Perasaan tidak tega adalah anugrah , sebab hanya beberapa orang saja yang memilikinya , meski sifat itu akan menjadi pisau bermata dua , paling tidak kita pernah menjadi manusia yang memikirkan orang lain 🌈
Malam hari pun tiba , carly sudah membawah cia ke markas utama dan sekarang cia berada di ruang bawah tanah tempat dimana dia harus mengalami kejadian buruk sehingga dia menjadi seperti saat ini.
Di ruangan atau penjara bawah tanah sekarang penyakit cia kambuh lagi seperti biasanya setiap malam hari .
Flo dan carly baru saja tiba di depan salah satu ruang penjara bawah tanah tempat cia di kurung , di depan penjara itu ada 2 mafioso yang berjaga .
Flo menyuruh salah satu mafioso yang berjaga untuk membukakan pintu ruangan dimana cia ada di dalamnya , mafioso itu pun langsung membuka pintunya .
" Ambilkan obat yang ku katakan tadi di laboratorium ". perintah flo pada carly sebelum dia masuk sepenuhnya kedalam ruangan penjara itu
" Baik Queen ".
Carly pergi mengambil apa yang di suruh oleh flo dan flo mulai berjalan masuk kedalam penjara itu , dia menyeringai tipis melihat cia yang seperti orang gila berteriak-teriak saat ini.

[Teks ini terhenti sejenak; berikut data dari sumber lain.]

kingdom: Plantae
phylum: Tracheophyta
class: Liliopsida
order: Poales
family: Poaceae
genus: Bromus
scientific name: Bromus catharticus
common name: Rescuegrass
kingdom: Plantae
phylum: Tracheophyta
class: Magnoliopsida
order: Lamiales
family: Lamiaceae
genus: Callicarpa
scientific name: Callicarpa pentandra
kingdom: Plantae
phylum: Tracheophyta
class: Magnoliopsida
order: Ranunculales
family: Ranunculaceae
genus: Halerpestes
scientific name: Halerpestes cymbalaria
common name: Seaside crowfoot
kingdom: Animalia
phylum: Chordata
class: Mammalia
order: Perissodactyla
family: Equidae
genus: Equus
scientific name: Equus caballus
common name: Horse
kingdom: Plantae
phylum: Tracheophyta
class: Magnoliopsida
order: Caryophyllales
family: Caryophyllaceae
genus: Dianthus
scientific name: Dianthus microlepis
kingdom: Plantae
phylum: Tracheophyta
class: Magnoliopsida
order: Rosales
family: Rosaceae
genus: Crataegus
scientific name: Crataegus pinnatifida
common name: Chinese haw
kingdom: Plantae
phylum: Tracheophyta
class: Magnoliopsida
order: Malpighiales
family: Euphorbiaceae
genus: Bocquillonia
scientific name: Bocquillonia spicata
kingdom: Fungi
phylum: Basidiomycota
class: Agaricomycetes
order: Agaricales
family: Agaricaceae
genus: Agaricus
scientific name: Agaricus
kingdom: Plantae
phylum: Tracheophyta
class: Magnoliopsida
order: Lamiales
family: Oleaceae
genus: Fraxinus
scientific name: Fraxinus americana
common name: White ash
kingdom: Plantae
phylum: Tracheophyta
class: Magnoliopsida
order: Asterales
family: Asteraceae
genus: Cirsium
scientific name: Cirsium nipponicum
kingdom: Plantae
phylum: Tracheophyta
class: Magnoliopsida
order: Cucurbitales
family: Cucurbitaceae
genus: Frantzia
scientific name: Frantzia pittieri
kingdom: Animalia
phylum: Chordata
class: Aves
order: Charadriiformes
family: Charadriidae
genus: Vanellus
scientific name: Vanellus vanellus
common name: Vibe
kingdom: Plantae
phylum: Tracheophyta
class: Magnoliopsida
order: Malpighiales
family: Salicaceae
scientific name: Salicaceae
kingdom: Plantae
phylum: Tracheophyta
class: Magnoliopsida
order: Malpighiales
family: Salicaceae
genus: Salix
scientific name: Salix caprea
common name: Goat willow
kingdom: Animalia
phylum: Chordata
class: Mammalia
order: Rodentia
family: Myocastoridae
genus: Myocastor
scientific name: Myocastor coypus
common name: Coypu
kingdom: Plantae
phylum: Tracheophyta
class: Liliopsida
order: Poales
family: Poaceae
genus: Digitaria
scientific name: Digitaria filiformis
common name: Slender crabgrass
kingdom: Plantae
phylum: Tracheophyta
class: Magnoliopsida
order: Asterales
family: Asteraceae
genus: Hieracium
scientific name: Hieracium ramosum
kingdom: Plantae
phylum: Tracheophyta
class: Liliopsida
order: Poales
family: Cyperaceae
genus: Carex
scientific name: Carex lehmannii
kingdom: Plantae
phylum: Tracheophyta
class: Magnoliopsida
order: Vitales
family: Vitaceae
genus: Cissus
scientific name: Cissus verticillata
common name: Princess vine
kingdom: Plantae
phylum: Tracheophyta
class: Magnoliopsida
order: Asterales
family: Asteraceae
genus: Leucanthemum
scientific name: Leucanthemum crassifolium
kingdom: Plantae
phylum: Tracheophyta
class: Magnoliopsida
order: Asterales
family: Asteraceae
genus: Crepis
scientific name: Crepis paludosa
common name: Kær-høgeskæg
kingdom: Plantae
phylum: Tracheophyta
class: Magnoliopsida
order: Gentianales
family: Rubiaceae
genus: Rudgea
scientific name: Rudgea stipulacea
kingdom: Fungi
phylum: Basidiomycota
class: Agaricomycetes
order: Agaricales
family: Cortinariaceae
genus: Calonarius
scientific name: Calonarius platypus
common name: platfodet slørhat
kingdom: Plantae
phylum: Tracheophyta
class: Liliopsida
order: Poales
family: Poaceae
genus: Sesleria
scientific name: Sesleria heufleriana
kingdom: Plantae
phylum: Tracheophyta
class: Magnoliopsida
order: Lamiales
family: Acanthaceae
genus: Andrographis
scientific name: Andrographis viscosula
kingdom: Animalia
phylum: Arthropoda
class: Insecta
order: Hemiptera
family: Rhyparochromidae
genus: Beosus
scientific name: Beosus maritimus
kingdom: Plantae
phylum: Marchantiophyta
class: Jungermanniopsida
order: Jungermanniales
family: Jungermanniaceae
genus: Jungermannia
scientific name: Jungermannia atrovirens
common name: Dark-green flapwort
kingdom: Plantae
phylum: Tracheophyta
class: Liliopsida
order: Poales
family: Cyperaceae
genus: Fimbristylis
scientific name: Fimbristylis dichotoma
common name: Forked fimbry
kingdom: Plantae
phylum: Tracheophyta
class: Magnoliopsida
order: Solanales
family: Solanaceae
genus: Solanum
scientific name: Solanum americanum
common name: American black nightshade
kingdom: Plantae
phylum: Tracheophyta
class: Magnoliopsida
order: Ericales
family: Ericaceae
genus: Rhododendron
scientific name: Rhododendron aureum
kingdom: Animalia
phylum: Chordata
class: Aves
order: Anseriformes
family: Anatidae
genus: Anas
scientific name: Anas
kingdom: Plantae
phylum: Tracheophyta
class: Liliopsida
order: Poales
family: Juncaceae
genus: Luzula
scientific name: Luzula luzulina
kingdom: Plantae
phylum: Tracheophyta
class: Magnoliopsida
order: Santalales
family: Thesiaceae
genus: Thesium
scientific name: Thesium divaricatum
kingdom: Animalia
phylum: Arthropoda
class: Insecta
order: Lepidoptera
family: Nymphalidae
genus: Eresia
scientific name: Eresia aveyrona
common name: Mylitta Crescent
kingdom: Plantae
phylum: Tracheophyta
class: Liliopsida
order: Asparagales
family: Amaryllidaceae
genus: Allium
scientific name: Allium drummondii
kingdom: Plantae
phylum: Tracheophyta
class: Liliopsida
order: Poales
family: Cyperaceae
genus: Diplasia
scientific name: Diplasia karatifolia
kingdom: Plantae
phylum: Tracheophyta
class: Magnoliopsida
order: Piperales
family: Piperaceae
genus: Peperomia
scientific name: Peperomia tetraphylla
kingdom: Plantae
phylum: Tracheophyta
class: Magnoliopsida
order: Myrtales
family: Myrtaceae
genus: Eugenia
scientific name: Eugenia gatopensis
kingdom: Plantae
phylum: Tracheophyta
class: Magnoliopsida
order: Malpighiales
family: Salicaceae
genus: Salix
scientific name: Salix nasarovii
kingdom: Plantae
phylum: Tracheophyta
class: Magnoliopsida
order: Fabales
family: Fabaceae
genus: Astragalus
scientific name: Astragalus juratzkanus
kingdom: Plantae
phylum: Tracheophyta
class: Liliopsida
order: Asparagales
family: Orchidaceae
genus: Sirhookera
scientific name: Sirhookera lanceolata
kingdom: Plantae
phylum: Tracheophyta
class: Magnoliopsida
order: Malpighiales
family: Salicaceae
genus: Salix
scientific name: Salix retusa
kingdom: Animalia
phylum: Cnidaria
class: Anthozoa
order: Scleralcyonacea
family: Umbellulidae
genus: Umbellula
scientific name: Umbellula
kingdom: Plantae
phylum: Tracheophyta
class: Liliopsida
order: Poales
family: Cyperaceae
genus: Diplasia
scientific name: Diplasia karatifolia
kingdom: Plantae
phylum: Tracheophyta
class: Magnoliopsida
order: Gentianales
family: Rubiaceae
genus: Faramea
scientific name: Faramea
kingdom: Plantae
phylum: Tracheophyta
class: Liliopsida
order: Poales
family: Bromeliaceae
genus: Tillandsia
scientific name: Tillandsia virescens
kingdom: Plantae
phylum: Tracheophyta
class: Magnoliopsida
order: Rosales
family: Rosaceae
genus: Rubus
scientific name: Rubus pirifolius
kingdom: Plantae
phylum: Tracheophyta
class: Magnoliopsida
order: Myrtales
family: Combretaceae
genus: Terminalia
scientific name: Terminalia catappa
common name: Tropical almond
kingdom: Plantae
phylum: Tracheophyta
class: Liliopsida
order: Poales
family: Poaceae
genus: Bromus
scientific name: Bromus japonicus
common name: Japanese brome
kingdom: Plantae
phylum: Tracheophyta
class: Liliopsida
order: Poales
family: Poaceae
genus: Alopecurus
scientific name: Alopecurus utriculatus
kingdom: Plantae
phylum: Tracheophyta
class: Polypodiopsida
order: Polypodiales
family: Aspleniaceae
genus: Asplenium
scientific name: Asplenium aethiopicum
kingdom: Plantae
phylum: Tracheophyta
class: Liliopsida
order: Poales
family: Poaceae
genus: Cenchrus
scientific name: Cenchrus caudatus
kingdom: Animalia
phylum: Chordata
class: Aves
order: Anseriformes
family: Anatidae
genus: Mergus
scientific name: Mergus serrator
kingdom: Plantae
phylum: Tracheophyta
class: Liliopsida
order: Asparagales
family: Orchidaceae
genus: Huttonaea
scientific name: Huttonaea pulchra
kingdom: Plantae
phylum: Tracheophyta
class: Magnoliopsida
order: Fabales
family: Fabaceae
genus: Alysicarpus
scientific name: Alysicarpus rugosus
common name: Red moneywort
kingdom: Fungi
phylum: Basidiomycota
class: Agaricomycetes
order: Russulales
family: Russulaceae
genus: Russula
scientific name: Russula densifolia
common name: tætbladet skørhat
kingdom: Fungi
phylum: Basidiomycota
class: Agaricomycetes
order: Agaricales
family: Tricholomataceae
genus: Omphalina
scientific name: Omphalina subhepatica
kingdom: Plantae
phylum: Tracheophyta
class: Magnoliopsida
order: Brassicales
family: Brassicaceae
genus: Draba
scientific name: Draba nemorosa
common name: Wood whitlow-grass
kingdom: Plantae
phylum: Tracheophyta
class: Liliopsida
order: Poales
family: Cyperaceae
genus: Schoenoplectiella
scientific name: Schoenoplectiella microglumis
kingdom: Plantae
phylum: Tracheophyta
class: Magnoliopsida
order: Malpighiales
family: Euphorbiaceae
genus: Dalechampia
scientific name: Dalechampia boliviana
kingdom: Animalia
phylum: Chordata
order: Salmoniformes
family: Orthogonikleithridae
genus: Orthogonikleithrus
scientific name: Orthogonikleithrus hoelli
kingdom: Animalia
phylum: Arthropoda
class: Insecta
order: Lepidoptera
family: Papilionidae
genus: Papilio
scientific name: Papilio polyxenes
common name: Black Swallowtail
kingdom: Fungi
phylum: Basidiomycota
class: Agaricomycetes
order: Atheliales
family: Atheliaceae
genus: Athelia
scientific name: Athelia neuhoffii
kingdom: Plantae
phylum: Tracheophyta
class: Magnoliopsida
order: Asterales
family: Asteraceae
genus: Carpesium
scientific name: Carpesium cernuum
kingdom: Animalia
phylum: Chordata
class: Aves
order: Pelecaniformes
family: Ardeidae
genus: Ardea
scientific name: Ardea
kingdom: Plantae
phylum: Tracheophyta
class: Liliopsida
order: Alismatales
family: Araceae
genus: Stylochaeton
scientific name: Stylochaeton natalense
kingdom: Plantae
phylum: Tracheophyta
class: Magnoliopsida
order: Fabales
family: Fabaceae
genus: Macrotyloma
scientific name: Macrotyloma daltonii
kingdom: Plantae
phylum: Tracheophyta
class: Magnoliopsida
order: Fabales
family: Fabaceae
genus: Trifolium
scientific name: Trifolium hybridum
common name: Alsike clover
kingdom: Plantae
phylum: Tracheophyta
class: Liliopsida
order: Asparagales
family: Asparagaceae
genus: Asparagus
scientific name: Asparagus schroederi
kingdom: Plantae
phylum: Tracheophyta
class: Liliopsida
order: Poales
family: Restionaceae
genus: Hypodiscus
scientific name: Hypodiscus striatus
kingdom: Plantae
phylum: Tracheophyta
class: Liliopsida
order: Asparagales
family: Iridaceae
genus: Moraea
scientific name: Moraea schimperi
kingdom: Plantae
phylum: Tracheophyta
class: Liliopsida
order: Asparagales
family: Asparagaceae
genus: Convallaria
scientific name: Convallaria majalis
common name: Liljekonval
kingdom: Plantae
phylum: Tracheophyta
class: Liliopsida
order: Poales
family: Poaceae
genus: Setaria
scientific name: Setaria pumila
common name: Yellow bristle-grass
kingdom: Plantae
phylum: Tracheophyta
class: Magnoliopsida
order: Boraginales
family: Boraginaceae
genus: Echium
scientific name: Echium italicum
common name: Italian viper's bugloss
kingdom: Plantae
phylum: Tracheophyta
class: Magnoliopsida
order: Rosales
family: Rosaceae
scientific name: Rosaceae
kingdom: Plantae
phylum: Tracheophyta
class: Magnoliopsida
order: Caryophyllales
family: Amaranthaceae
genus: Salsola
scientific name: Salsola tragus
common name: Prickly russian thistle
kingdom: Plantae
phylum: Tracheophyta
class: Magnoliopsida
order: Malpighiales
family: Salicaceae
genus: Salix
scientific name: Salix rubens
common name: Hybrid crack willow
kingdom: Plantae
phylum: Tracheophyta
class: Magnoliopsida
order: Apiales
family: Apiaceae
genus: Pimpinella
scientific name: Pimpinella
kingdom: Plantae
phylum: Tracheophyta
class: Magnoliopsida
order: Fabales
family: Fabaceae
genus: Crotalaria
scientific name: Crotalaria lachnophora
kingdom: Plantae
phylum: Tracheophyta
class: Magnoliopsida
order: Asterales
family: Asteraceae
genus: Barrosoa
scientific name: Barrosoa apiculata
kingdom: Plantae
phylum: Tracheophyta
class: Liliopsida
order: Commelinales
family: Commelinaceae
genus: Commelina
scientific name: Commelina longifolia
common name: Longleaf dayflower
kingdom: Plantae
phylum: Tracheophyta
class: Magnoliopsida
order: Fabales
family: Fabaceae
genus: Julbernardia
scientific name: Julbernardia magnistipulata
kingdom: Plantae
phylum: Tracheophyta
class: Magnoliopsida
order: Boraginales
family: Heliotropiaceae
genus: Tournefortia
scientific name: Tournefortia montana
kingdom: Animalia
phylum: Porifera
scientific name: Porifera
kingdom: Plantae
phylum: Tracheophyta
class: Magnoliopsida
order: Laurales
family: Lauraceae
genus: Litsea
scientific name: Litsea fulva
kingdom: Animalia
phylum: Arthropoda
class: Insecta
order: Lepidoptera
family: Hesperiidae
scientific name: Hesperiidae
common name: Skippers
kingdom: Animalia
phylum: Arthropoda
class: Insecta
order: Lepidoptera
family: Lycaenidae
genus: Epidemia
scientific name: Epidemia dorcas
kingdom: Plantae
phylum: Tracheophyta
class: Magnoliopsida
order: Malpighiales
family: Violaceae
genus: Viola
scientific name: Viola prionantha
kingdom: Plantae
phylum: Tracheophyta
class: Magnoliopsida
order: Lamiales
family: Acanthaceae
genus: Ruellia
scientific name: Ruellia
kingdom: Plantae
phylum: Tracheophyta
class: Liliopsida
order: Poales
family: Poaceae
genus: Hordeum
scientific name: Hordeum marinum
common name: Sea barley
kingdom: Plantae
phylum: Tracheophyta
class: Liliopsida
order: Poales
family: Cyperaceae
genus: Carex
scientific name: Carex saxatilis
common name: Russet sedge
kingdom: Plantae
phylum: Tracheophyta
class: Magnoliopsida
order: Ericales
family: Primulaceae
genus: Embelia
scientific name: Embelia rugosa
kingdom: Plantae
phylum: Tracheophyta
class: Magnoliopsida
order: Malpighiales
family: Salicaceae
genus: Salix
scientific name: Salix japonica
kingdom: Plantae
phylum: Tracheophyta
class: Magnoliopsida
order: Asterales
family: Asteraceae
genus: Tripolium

Dia mendekat kearah cia dan menahan dagu cia , cia merontak tapi sayangnya karena kaki dan tangannya di ikat dia tidak leluasa untuk melakukan pergerakan berlebihan.
" Hai , lama tidak bertemu ". sapa flo tersenyum tipis
" Le-lepaskan aku akhhhhhhh , kepalaku sakit , tolong aku akhhhhh ". teriak cia kesakitan
" Ahhh apa sesakit itu , hmmmm , aku akan menghilangkan rasa sakitmu agar kau bisa bersaing bersama musuh bebuyutanmu gracia ". ucap flo dengan wajah sok imut
Setelah mengatakan itu flo menghempaskan wajah cia begitu kasae dari tanganya , cia sudah seperti orang gila berteriak menahan kesakitan , dia tidak bisa mengendalikan dirinya sendiri jika penyakit akibat ulah flo itu kambuh.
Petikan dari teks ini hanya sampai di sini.